Banks, an English major from Morehead City, N.C., was named the Valedictorian for 2011 on Monday after earning a perfect 4.0 GPA at Peace.
"I was excited," Banks said. "It really is a great honor."
With her course work done at Peace, Banks wasn’t sure why Cottrell needed to meet with her Monday but said she was pleasantly surprised with the news.
"I was thinking, ‘What did I do? I don’t think she can take my diploma back,’" Banks joked. "But I was very excited about it."
It wasn’t always Banks’ goal to be valedictorian. In fact, her success at Peace started out as nervousness about college.

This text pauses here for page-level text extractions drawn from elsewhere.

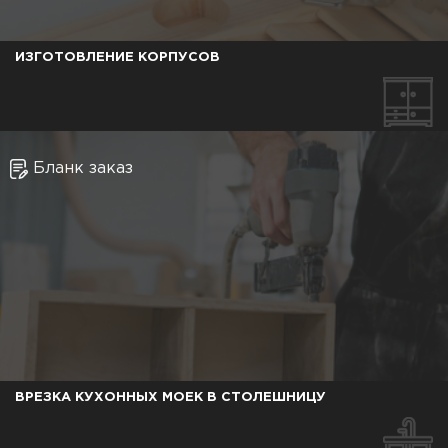
ИЗГОТОВЛЕНИЕ КОРПУСОВ
Бланк заказ
ВРЕЗКА КУХОННЫХ МОЕК В СТОЛЕШНИЦУ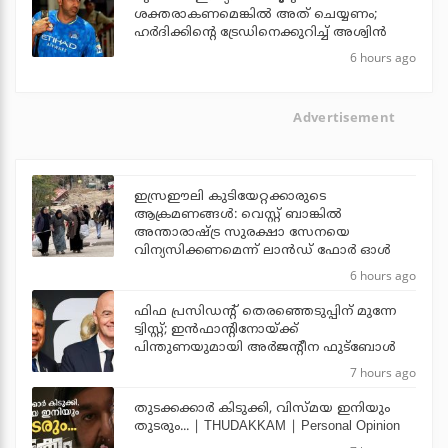
ശക്തരാകണമെങ്കില്‍ അത് ചെയ്യണം;
ഹര്‍ദിക്കിന്റെ ട്രേഡിനെക്കുറിച്ച് അശ്വിന്‍
6 hours ago
Advertisement
ഇസ്രഈലി കുടിയേറ്റക്കാരുടെ
ആക്രമണങ്ങള്‍: വെസ്റ്റ് ബാങ്കില്‍
അന്താരാഷ്ട്ര സുരക്ഷാ സേനയെ
വിന്യസിക്കണമെന്ന് ലാന്‍ഡ് ഫോര്‍ ഓള്‍
6 hours ago
ഫിഫ പ്രസിഡന്റ് തെരഞ്ഞെടുപ്പിന് മുന്നേ
ട്വിസ്റ്റ്; ഇന്‍ഫാന്റിനോയ്ക്ക്
പിന്തുണയുമായി അര്‍ജന്റീന ഫുട്‌ബോള്‍
7 hours ago
തുടക്കക്കാര്‍ കിടുക്കി, വിസ്മയ ഇനിയും
തുടരും... | THUDAKKAM | Personal Opinion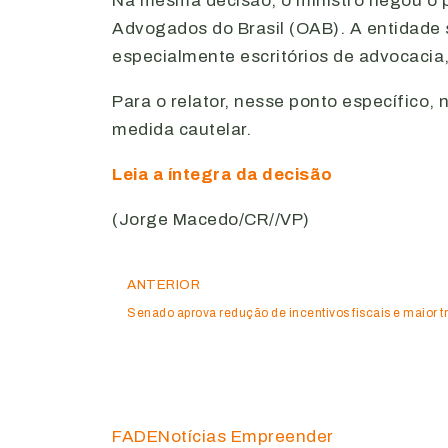
Na mesma decisão, o ministro negou o 
Advogados do Brasil (OAB). A entidade 
especialmente escritórios de advocacia,
Para o relator, nesse ponto específico
medida cautelar.
Leia a íntegra da decisão
(Jorge Macedo/CR//VP)
ANTERIOR
Senado aprova redução de incentivos fiscais e maior tr
FADE
Notícias Empreender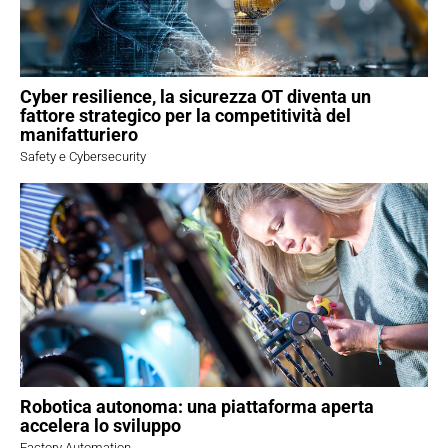
Cyber resilience, la sicurezza OT diventa un
fattore strategico per la competitività del
manifatturiero
Safety e Cybersecurity
Robotica autonoma: una piattaforma aperta
accelera lo sviluppo
Factory Automation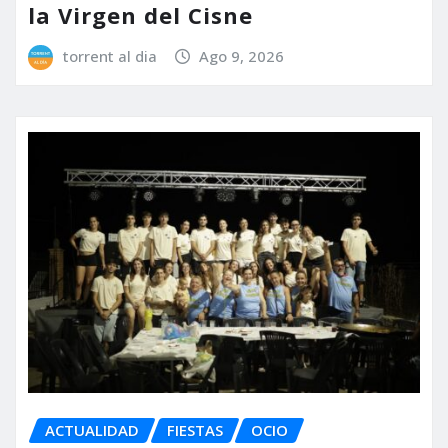
la Virgen del Cisne
torrent al dia
Ago 9, 2026
ACTUALIDAD
FIESTAS
OCIO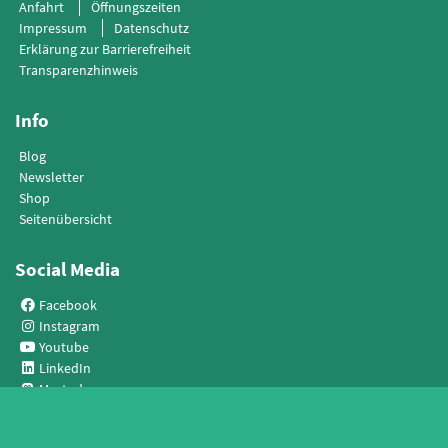
Anfahrt
Öffnungszeiten
Impressum
Datenschutz
Erklärung zur Barrierefreiheit
Transparenzhinweis
Info
Blog
Newsletter
Shop
Seitenübersicht
Social Media
Facebook
Instagram
Youtube
LinkedIn
Mastodon
Netiquette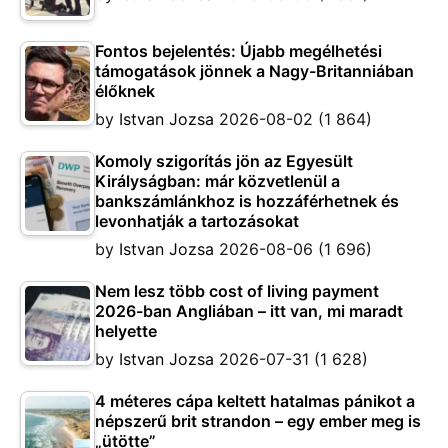
Fontos bejelentés: Újabb megélhetési
támogatások jönnek a Nagy-Britanniában
élőknek
by
Istvan Jozsa
2026-08-02
(1 864)
Komoly szigorítás jön az Egyesült
Királyságban: már közvetlenül a
bankszámlánkhoz is hozzáférhetnek és
levonhatják a tartozásokat
by
Istvan Jozsa
2026-08-06
(1 696)
Nem lesz több cost of living payment
2026-ban Angliában – itt van, mi maradt
helyette
by
Istvan Jozsa
2026-07-31
(1 628)
4 méteres cápa keltett hatalmas pánikot a
népszerű brit strandon – egy ember meg is
„ütötte”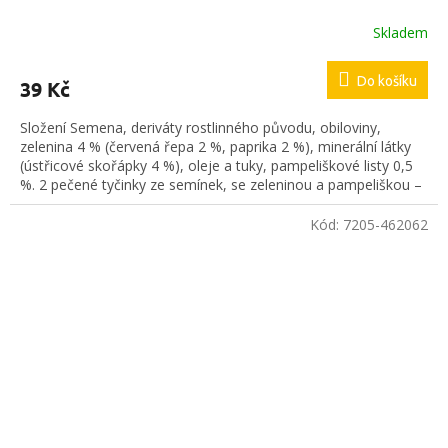
Skladem
Do košíku
39 Kč
Složení Semena, deriváty rostlinného původu, obiloviny,
zelenina 4 % (červená řepa 2 %, paprika 2 %), minerální látky
(ústřicové skořápky 4 %), oleje a tuky, pampeliškové listy 0,5
%. 2 pečené tyčinky ze semínek, se zeleninou a pampeliškou –
doplňkové krmivo pro andulky a malé papoušky.
Kód:
7205-462062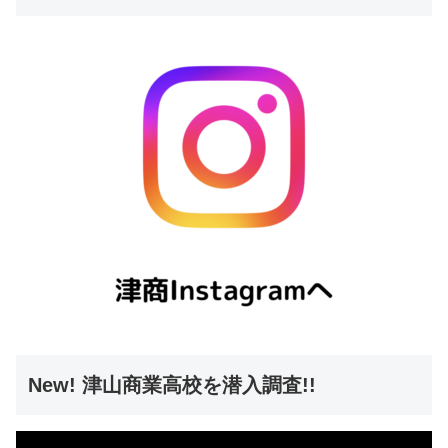
New! 津山商業高校を潜入調査!!
動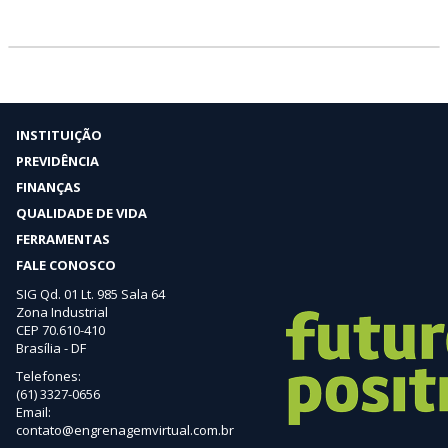
INSTITUIÇÃO
PREVIDÊNCIA
FINANÇAS
QUALIDADE DE VIDA
FERRAMENTAS
FALE CONOSCO
SIG Qd. 01 Lt. 985 Sala 64
Zona Industrial
CEP 70.610-410
Brasília - DF
Telefones:
(61) 3327-0656
Email:
contato@engrenagemvirtual.com.br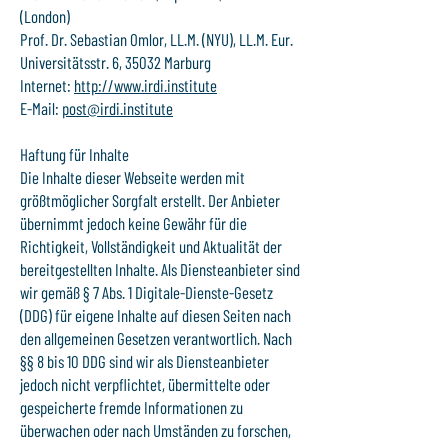
(London)
Prof. Dr. Sebastian Omlor, LL.M. (NYU), LL.M. Eur.
Universitätsstr. 6, 35032 Marburg
Internet:
http://www.irdi.institute
E-Mail:
post@irdi.institute
Haftung für Inhalte
Die Inhalte dieser Webseite werden mit
größtmöglicher Sorgfalt erstellt. Der Anbieter
übernimmt jedoch keine Gewähr für die
Richtigkeit, Vollständigkeit und Aktualität der
bereitgestellten Inhalte. Als Diensteanbieter sind
wir gemäß § 7 Abs. 1 Digitale-Dienste-Gesetz
(DDG) für eigene Inhalte auf diesen Seiten nach
den allgemeinen Gesetzen verantwortlich. Nach
§§ 8 bis 10 DDG sind wir als Diensteanbieter
jedoch nicht verpflichtet, übermittelte oder
gespeicherte fremde Informationen zu
überwachen oder nach Umständen zu forschen,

Not sure how much effort her coursework would require, Banks dedicated herself to trying her best during her freshman year. After earning a 4.0 for her first semester, she thought she’d try to keep it going.
"It just became a challenge for myself," Banks said.
Banks was homeschooled through high school and said her strong work ethic came from her parents, Rev. David and Jerri Banks. She also said piano instructor Dr. Margaret Evans pushed her to pursue excellence when she was younger.
"She had a quote by Aristotle on the bulletin board outside of her door and it said ‘We are what we repeatedly do. Excellence therefore is not an act but a habit,’" Banks remembered. "That’s really the way she treated music and everything. Between her instilling that in me in piano and my mom and dad really instilling that in me in my other studies … that really built my work ethic."
The small class sizes and sense of community at Peace also helped Banks get the best out of her college experience. She mentioned how often the intimate classroom experience at Peace fostered better discussions in classes like Images of Women and Music Theory — two of her favorites.
"I like that about Peace — the small classroom sizes, the fact that people know each other," Banks said. "People are a lot more apt to speak up when you have good discussions and that’s what makes going to class fun."
Banks hopes to be a college English professor some day but is planning on working for at least a year before applying to graduate programs. She also mentioned being interested in teaching English at the high school level.
"I’m not sure where (I’ll apply for grad school)," Banks said. "Maybe stay in the area. Maybe look at Chapel Hill or Duke since they offer a doctoral program. But for now I’ll probably keep the part-time jobs I have and look for a full-time one I might like."
Banks also wanted to thank her extended family and friends for their support during her college career.
"If it wasn’t for them I would not have made it to this point," Banks said.